In deze tussentijdse evaluatie komen achtereenvolgens aan de orde:

* een geschiedenis van de operatie (hoofdstuk 2).

* de militaire aspecten van het Toetsingskader (hoofdstuk 3): het mandaat, de militaire aspecten waaronder militaire haalbaarheid, de geweldsinstructie, de commandostructuur, de risicoanalyse en contingency-planning, de geschiktheid en beschikbaarheid van eenheden en de duur van de uitzending. * een analyse van de operatie in militair-operationeel opzicht (hoofdstuk 4). Hier luidt de vraagstelling: welke aspecten van de planning, voorbereiding, uitvoering en afwikkeling van de missie vragen nadere beschouwing, teneinde de evaluatieresultaten te kunnen benutten bij de voorbereiding en uitvoering van andere vredesoperaties * de financiën (hoofdstuk 5).

1. Ter inleiding: geschiedenis van de operatie

1. SFOR

In september 1995 werkten de presidenten van Kroatië, Servië en Bosnië-Herzegovina mee aan een onder Amerikaanse leiding op de vliegbasis Dayton (USA) voorbereide vredesregeling, die een einde moest maken aan de strijd in Bosnië-Herzegovina. Het uitgangspunt van deze vredesregeling was het behoud van de territoriale integriteit van Bosnië-Herzegovina. Op 14 december 1995 werd in Parijs het "General Framework Agreement for Peace in Bosnia and Herzegovina" getekend, beter bekend onder de naam Dayton-akkoorden. De Veiligheidsraad van de Verenigde Naties nam de dag daarop Resolutie 1031 aan, en mandateerde de NAVO een multinationale vredesmacht van 60.000 militairen uit te rusten voor uitzending naar Bosnië-Herzegovina. Deze zogeheten "Implementation Force" (IFOR) had een robuust mandaat en moest de omstandigheden scheppen voor de uitvoering van de Dayton-akkoorden (operatie "Joint Endeavour"). Daarbij mocht de vredesmacht eventueel geweld gebruiken. IFOR moest onder andere toezien op het staakt-het-vuren en het instellen van een zogenaamde "inter-entity boundary line" tussen de gebieden van de Bosnische Serviërs en die van de Kroaten en Moslims. Daarnaast kreeg IFOR de taak orde en rust te brengen in het land. In de door IFOR afgedwongen veilige omgeving ("safe and secure environment") konden internationale civiele organisaties de civiele aspecten van de Dayton-akkoorden ter hand nemen. Het uitgangspunt was IFOR na een jaar te vervangen door een kleinere vredesmacht.
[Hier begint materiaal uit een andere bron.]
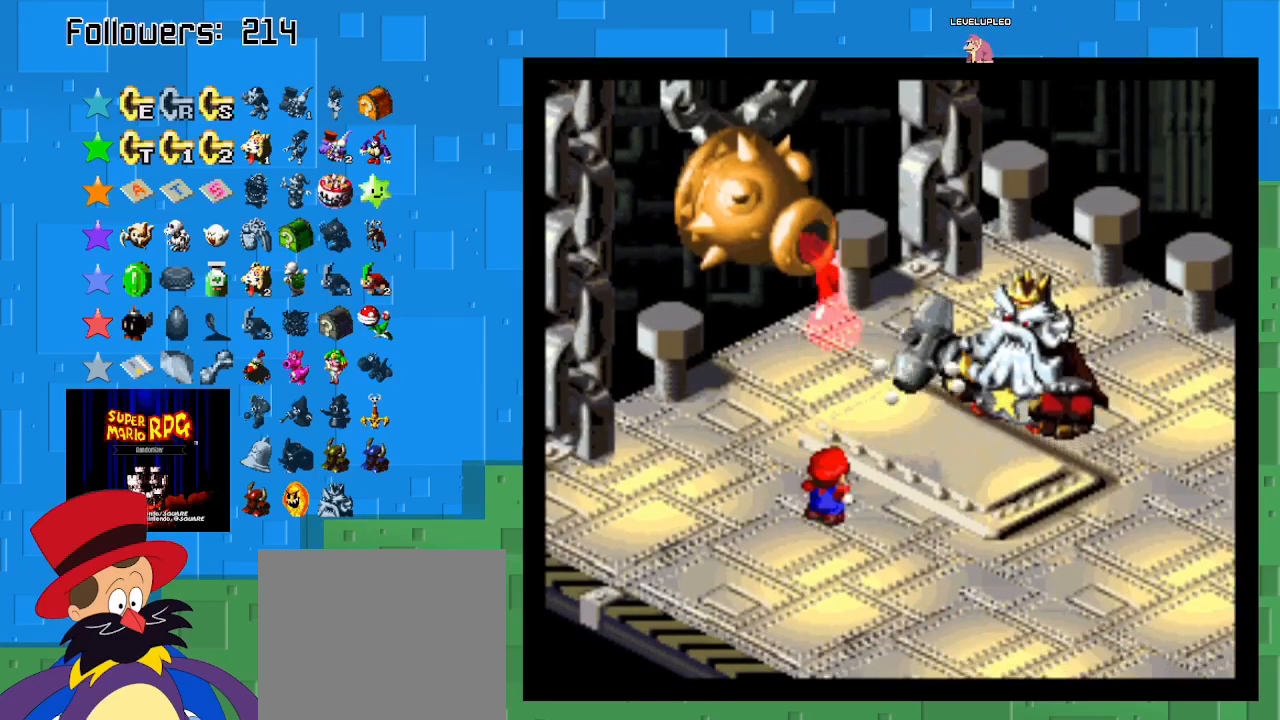
{"buttons": [], "left_stick": "center", "right_stick": "center", "events": []}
Op 18 november 1996 besloot de NAVO-Raad derhalve tot een planningsopdracht (Operation Plan 10407) voor een nieuwe vredesmacht. Onder de naam "Stabilisation Force" (SFOR) diende deze kleinere vredesmacht, 42.000 militairen, een actieve bijdrage te leveren aan de stabilisering van de vrede in Bosnië-Herzegovina. Ze kreeg de taak door haar presentie nieuwe vijandelijkheden te voorkomen, alsmede steun te verlenen aan civiele organisaties bij de implementering van het vredesproces. De nieuwe operatie werd "Joint Guard" gedoopt. In februari 1998 besloot de NAVO-Raad, op grond van de verlenging van het VN-mandaat, ook ná juni 1998 in Bosnië aanwezig te blijven. De SFOR-vervolgmissie kreeg de naam "Joint Forge". Sinds 1998 is de omvang van SFOR sterk verkleind, als gevolg van verbeteringen in de veiligheidssituatie, door herstructureringen in de bijdragen van de troepenleverende landen en door maatregelen ter bevordering van de doelmatigheid. In 2002 werd het aantal SFOR militairen opnieuw verkleind van ongeveer 19.000 tot 12.000. In 2003 zal naar verwachting de reductie in troepen worden voortgezet.
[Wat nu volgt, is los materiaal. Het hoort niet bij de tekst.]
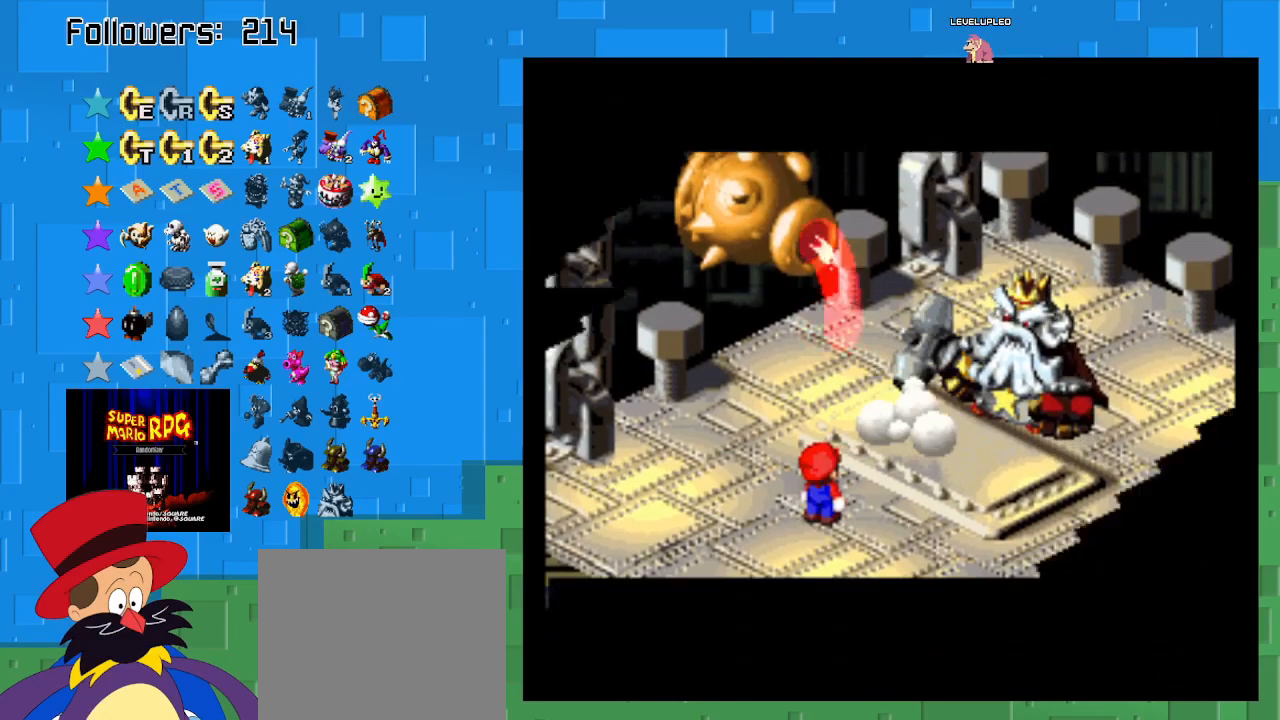
{"buttons": [], "left_stick": "center", "right_stick": "center", "events": [[233, "CIRCLE", "down"], [367, "CIRCLE", "up"]]}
Een belangrijk element in de planning van de vredesmacht in Bosnië was dat ze stapsgewijs in omvang zou worden verkleind en van karakter zou veranderen. De operatie werd in vier fasen verdeeld: overgang van IFOR naar SFOR, stabilisatie, afschrikking en beëindiging van de missie. Het moment waarop van de ene naar de andere fase zou worden overgegaan werd afhankelijk gemaakt van de veiligheidsomstandigheden en de voortgang van het vredesproces. De NAVO evalueert hiertoe de werkzaamheden van de vredesmacht iedere zes maanden. De taken van SFOR zijn gericht op het voorkomen van een hervatting van de vijandelijkheden en het bevorderen van de stabiliteit ter ondersteuning van het vredesproces. Met de Hoge Vertegenwoordiger van de Verenigde Naties (de "Office of the High Representative"- OHR, de coördinator van het vredesproces in Bosnië -Herzegovina) en met andere civiele organisaties zou intensief worden samengewerkt bij de implementering van het vredesproces. De voortgang van het ontwikkelen van maatschappelijke instellingen, het organiseren van verkiezingen (onder auspiciën van de OVSE), de naleving van de wapenbeheersingsafspraken en de werkzaamheden van de VN-politiemissie ("UN International Police Task Force") zouden in principe door de militairen van SFOR worden gesteund. Daarnaast is in de Dayton-akkoorden vastgelegd dat SFOR steun verleent aan de UNHCR bij het bevorderen van de terugkeer van vluchtelingen en ontheemden naar hun voormalige woonsteden. Het accent van de internationale betrokkenheid bij Bosnië-Herzegovina wordt geleidelijk verlegd naar de civiele aspecten van het vredesproces, onder het motto "military when necessary, civil when possible". In het kader van de NAVO Periodic Mission Review (PMR) van SFOR, die plaatsvindt in het najaar van 2003, zijn door Nederland in het voortraject standpunten ingebracht over de wijze van voortzetting van SFOR en de Nederlandse rol daarin. Indien de veiligheidstoestand in Bosnië en Herzegovina dit mogelijk maakt, zal de herstructurering van SFOR in 2004 plaatsvinden.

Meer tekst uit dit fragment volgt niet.